Compte tenu des raisons évoquées sommairement ci-dessus, le soutien de la France à la candidature rwandaise s’expliquerait rationnellement seulement si l’on mettait dans l’équation la RDC. À cause de ses richesses, ce géant au cœur de l’Afrique est non seulement un marché économique juteux, mais il est jusqu’ici un « free land ». Un vaste territoire qu’on continue à spolier et à exploiter illégalement, suite à l’absence d’un État fort et organisé. Sur le plan politique, il est dirigé par un certain Kanambe, vassal de Kagame. À ce titre, Kagame a autorité sur le Congo et peut faire des enchères au nom du Congo.

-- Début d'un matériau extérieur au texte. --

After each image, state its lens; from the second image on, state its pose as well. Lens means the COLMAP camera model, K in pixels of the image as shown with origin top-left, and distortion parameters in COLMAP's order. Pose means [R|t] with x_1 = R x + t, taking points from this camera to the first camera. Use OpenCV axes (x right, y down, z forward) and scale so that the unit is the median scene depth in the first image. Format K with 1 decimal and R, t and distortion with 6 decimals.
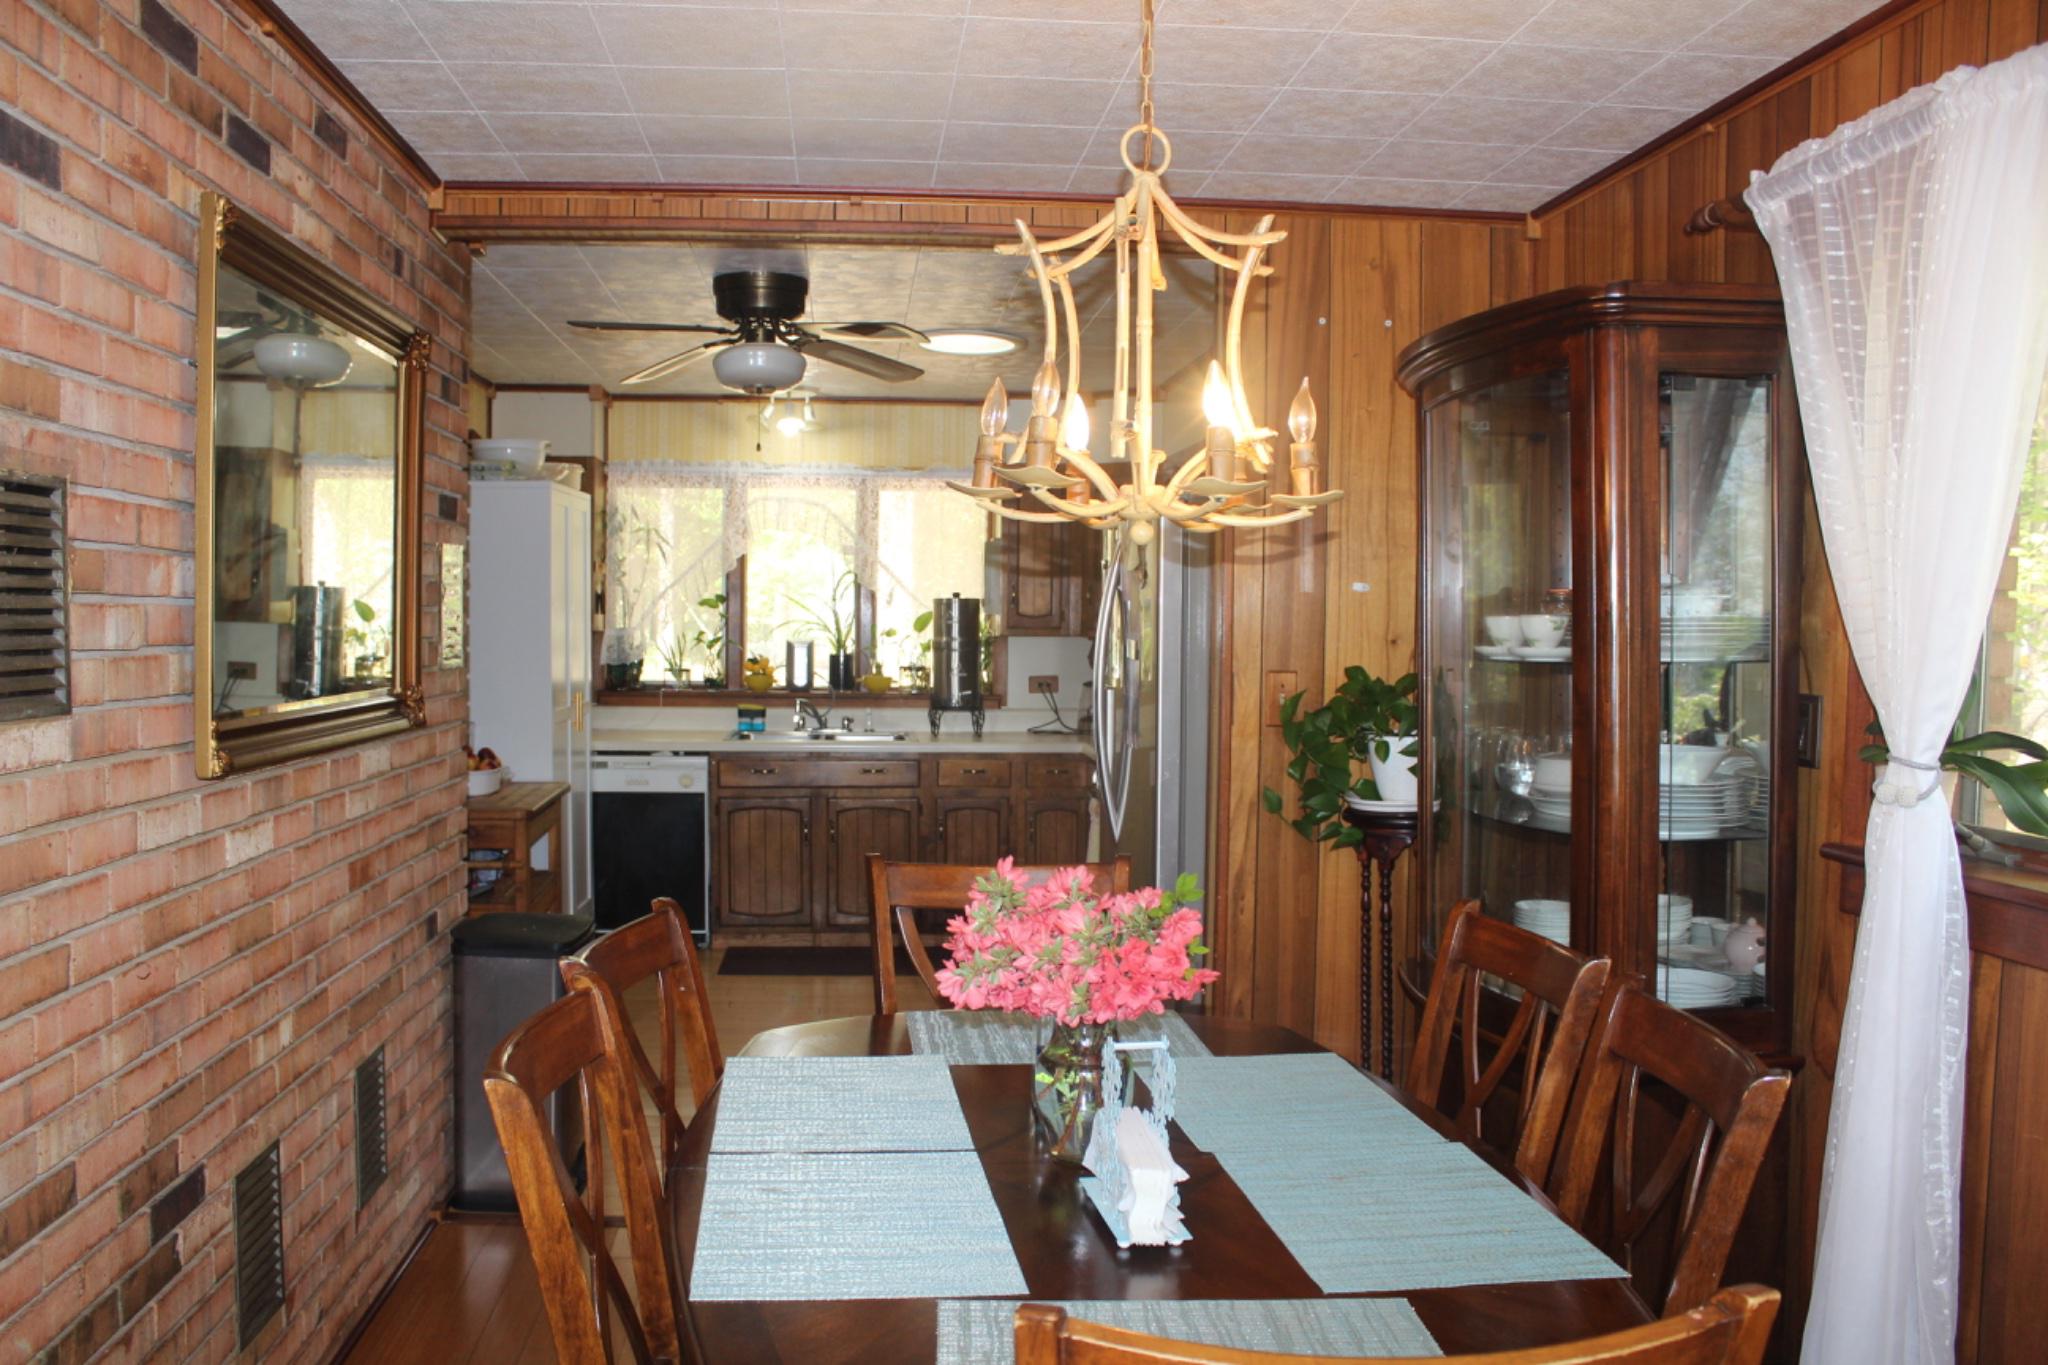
lens RADIAL K [[1760.2, 0, 1023.0], [0, 1760.2, 678.7], [0, 0, 1]] dist [-0.080282, 0.008826]
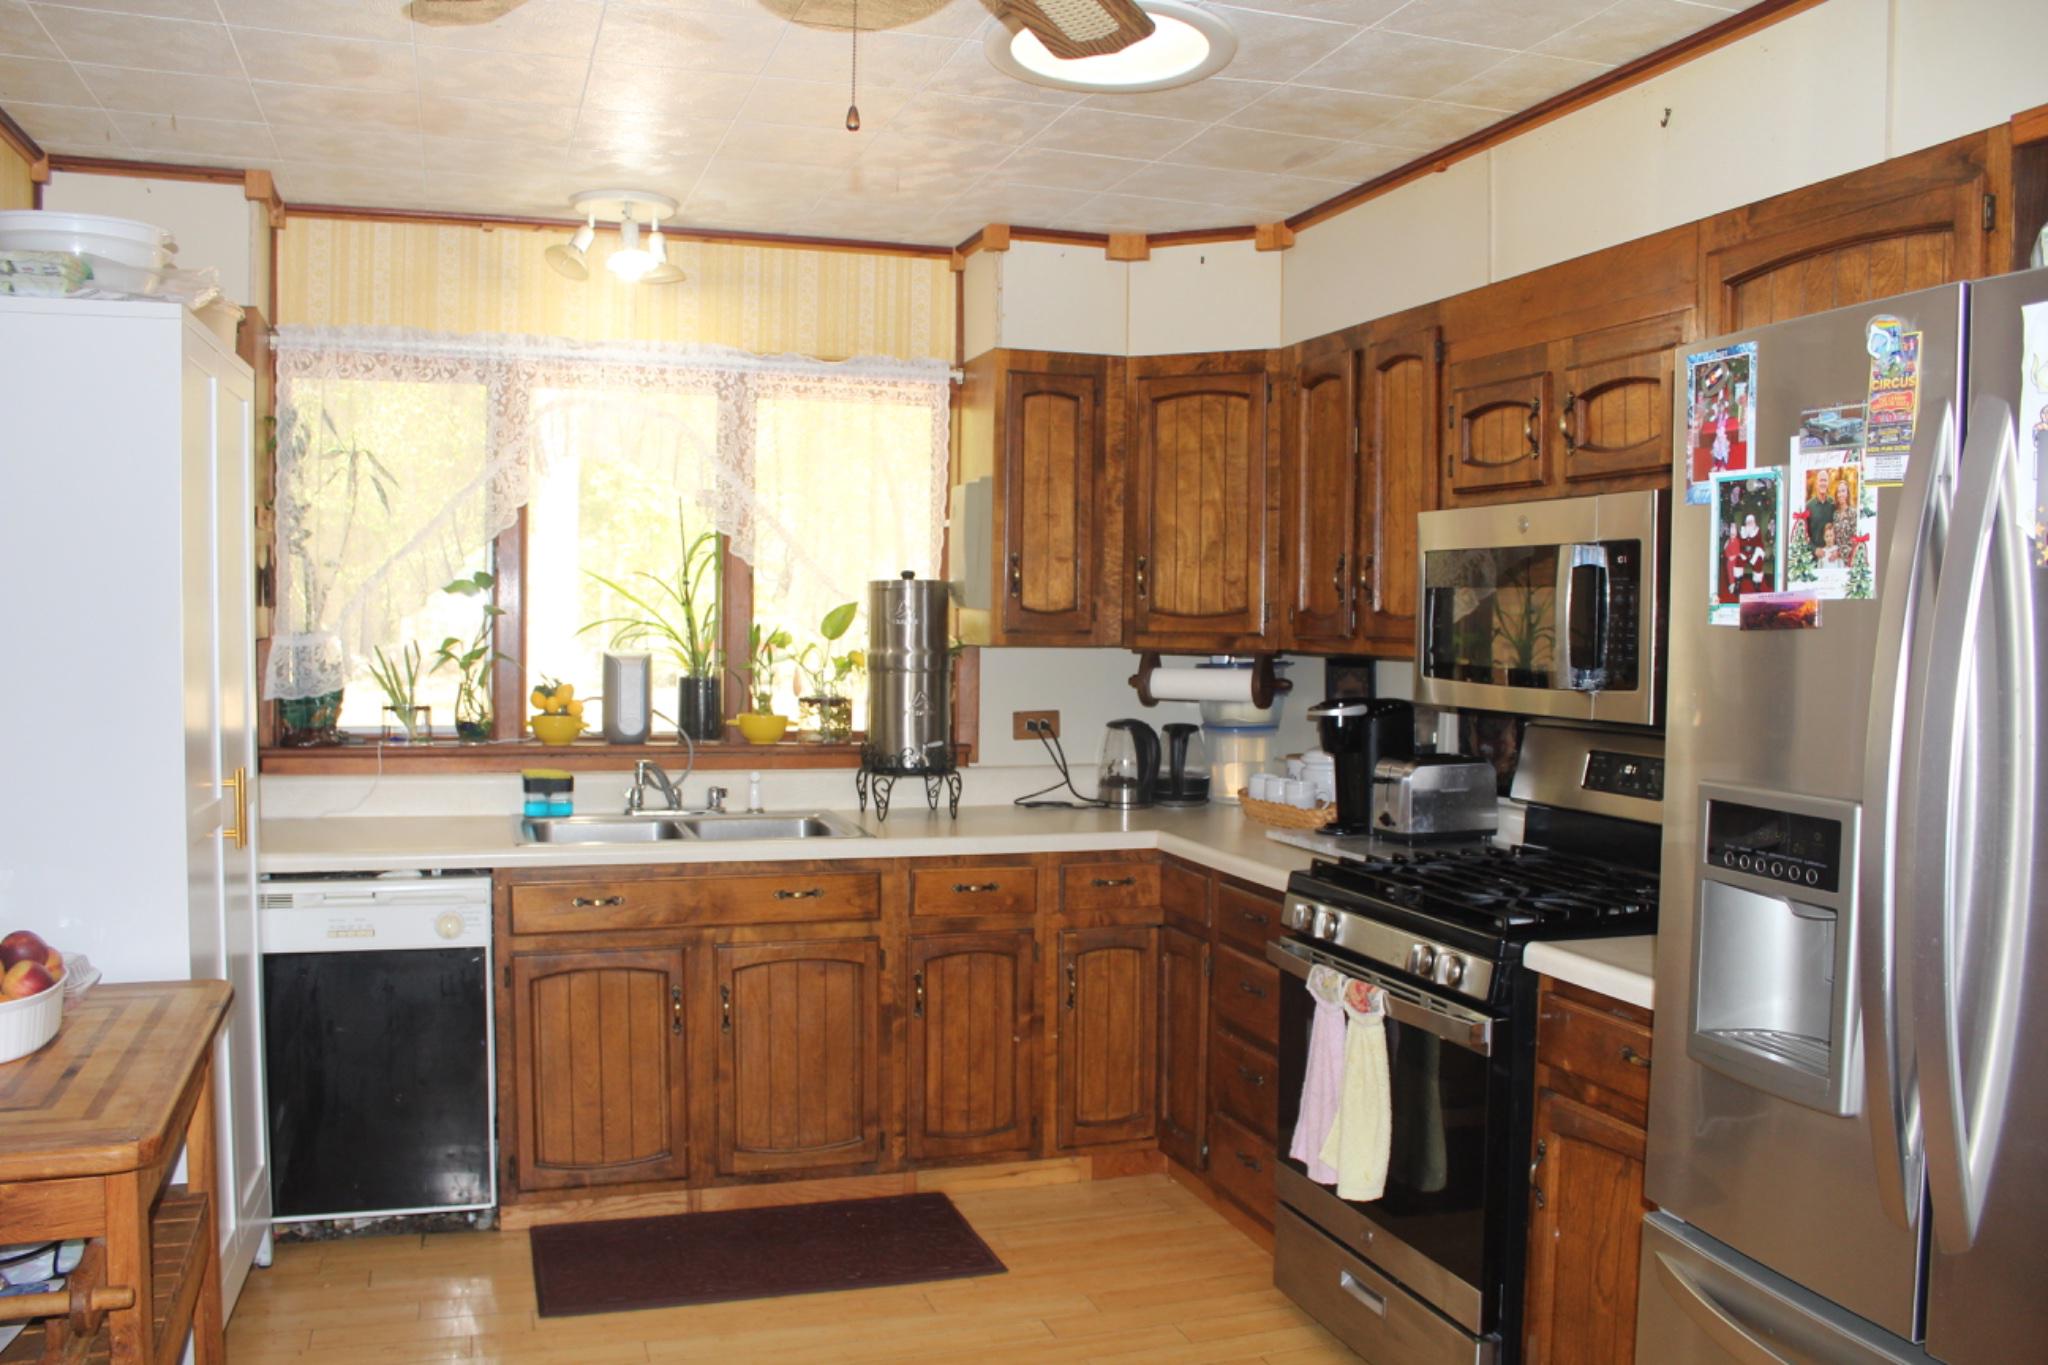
lens RADIAL K [[1760.2, 0, 1022.6], [0, 1760.2, 683.9], [0, 0, 1]] dist [-0.080282, 0.008826]
pose [[0.975601, -0.006587, 0.219451, -0.128411], [0.004169, 0.999925, 0.011481, -0.018247], [-0.219511, -0.010286, 0.975556, 0.420232]]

Le choix de la France pour un pays ayant renié la francophonie et qui compte moins de locuteurs francophones ne pourrait se justifier autrement qu’à travers le prisme des intérêts économiques. L’exploitation pétrolière envisagée au parc Virunga où la compagnie française Total détient un bloc d’exploitation serait-elle en rapport avec ces visées occultes? Il est évident que c’est un marché potentiellement riche et créateur d’emplois. Le paradoxe dans cette affaire, c’est que le Rwanda n’a en réalité rien à offrir pour que la France puisse se laisser entraîner dans un enjeu sans aucun intérêt immédiat. L’intérêt y est et il est de taille: c’est le Congo. Il faut cependant passer par le sous-traitant ou la vraie personne qui a la main mise sur le pouvoir de Kinshasa. Cet homme, c’est Kagame. Il régente le Congo à partir du Rwanda. C’est lui qui profite des immenses richesses du Grand Congo qu’il exploite illégalement. Son pays est le premier exportateur du Coltan alors qu’il n’en produit pas autant que le Congo. Le Rwanda étale les richesses dont il ne saurait justifier la provenance sur son territoire.

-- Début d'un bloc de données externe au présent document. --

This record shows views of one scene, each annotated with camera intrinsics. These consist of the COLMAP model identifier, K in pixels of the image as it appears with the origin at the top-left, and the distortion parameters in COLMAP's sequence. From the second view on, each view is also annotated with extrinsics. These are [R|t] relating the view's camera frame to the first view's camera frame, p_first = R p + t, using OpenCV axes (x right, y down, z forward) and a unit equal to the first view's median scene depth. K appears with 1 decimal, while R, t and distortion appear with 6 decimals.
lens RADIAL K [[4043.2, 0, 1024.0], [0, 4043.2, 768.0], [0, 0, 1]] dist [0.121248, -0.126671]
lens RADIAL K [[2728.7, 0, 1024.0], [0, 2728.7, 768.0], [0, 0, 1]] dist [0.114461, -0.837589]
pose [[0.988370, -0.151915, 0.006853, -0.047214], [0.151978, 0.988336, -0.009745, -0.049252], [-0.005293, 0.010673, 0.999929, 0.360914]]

Ceci étant, l’élection probable de la ministre rwandaise placerait son pays dans la position d’exercer une large influence sur les décisions politiques au niveau des institutions africaines et internationales d’autant plus que ça ferait un doublé avec Kagame à la tête de l’UA. Ce positionnement stratégique, combiné aux intérêts des multinationales de continuer à exploiter, à moindre frais, le Congo de Lumumba, fera de sorte que ce dernier pays soit pris en tenaille. Ceci faisant, ayant les leviers en main, ils pourront manœuvrer à leur guise et imposer leur volonté tant politique qu’économique en comptant sûrement sur leur cheval de Troie qui est à Kinshasa et qui s’accroche au pouvoir en dépit de la fin légale de ses deux mandats constitutionnels.

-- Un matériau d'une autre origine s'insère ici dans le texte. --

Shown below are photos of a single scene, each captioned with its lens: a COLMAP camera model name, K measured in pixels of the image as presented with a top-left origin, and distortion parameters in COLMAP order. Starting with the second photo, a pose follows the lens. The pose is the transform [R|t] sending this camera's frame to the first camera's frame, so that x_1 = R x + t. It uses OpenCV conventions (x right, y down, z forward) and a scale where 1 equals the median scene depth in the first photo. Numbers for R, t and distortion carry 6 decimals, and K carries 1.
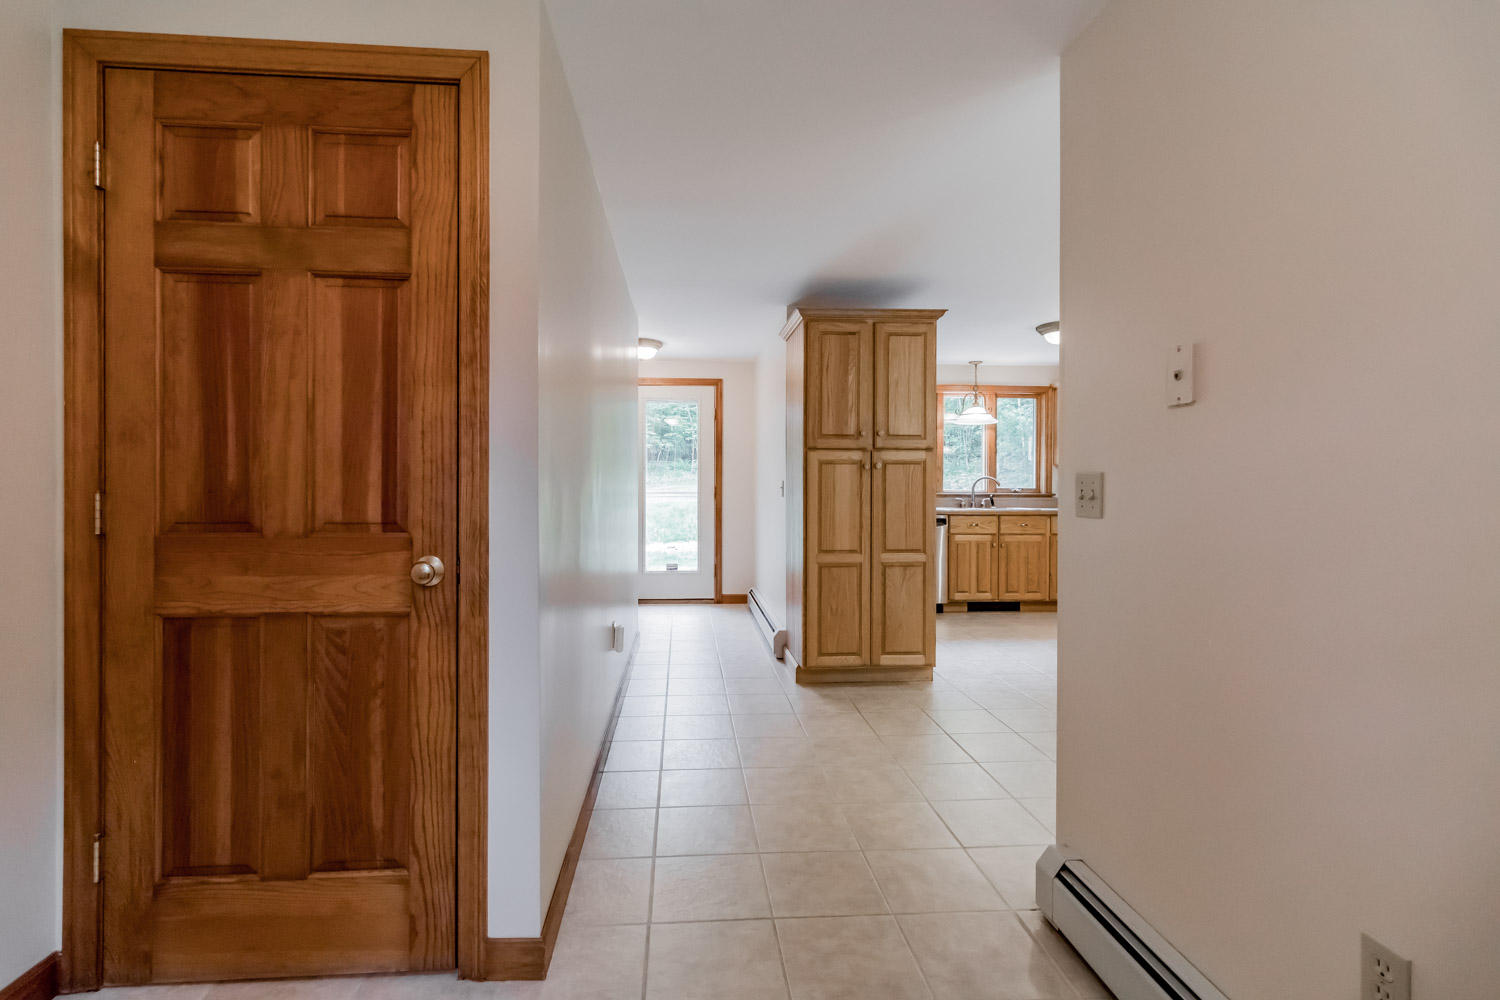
lens RADIAL K [[713.0, 0, 724.7], [0, 713.0, 482.2], [0, 0, 1]] dist [0.003345, -0.000378]
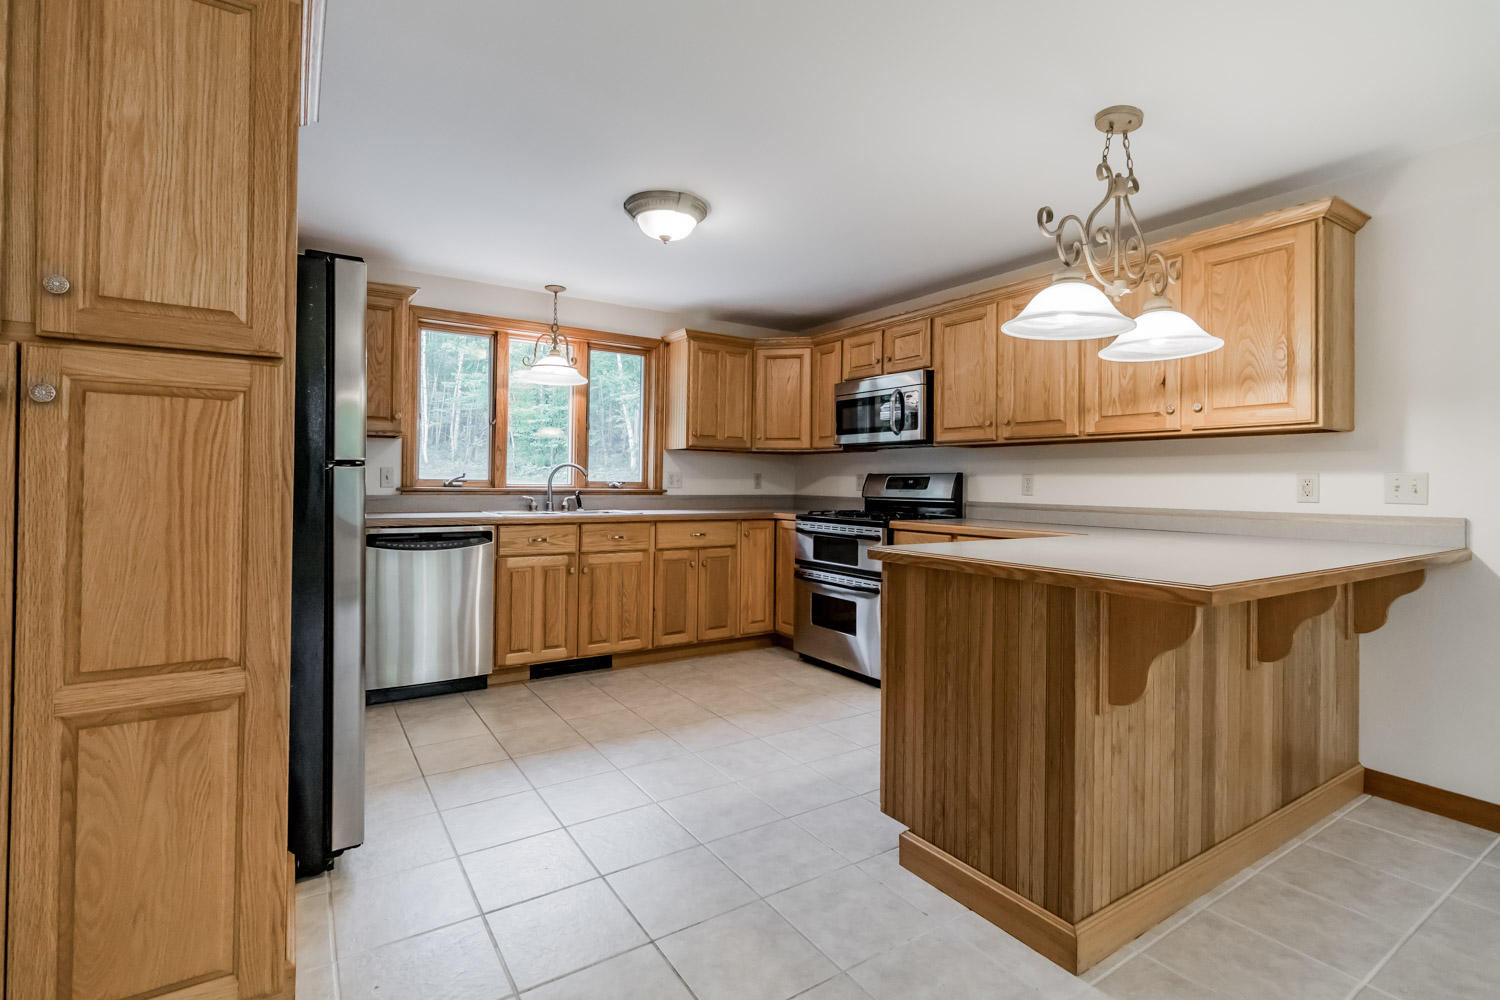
lens RADIAL K [[713.0, 0, 724.7], [0, 713.0, 482.2], [0, 0, 1]] dist [0.003345, -0.000378]
pose [[0.886824, 0.005813, 0.462070, 0.204954], [-0.008453, 0.999958, 0.003642, 0.006254], [-0.462029, -0.007136, 0.886836, 0.376932]]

Il appartient aux Congolais de tout bord, aux associations, nombreuses, qui luttent pour la libération du Congo, d’œuvrer maintenant qu’il n’est pas encore tard pour contrer la candidature de la ministre rwandaise et dénoncer le soutien de la France. Car, sans une prise de position vigoureuse, ce projet ouvrirait les brèches du démembrement du pays en passant par l’exploitation sans limite de ses richesses grâce à la complicité pérenne du Rwanda sous l’égide de Paul Kagame.